At the 8 March party workers conclave in Ahmedabad, Rahul mentioned how power has eluded the Congress in Gujarat over the last three decades. A fresh beginning, he said, can only happen if the Congress acknowledges that it has “failed to meet the expectations of Gujarat and has been unable to offer it a new path”.
While his diagnosis of what’s ailing the Congress in the state aligns with that of Rahul, Mevani feels the party needs to recast its politics to be more in step with the aspirations of the growing urban populace in the thrall of “neo-liberal ethos”.

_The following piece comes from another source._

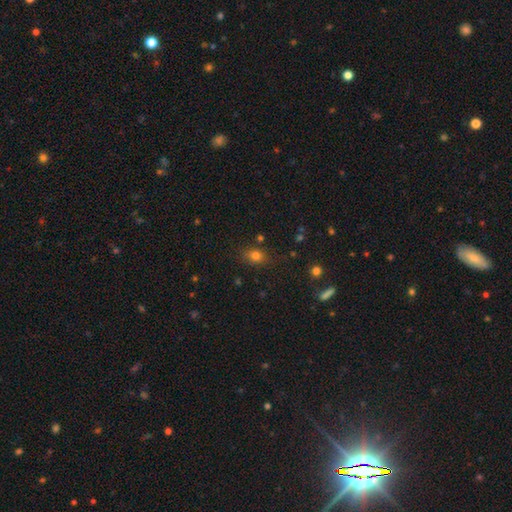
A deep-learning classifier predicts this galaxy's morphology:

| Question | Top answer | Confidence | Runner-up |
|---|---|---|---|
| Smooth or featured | smooth | 76% | star or artifact (16%) |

“We should have a plan for the urban pockets such as Surat, Vadodara , Rajkot, Ahmedabad, Porbandar, Jamnagar. Neo-liberal ethos have taken over. The state is highly urbanised. We need to figure out the aspirations of these classes. For instance, what does Gen Z think? We need to offer a vision to entrepreneurs, business class, because mercantile ethos also dominates the minds of Gujarat society,” said Mevani.
“It may be overemphasised. But it’s there. It may require a different blueprint. The jargon of caste census, and social justice for SC, ST, OBC minorities may have less impact in urban pockets.”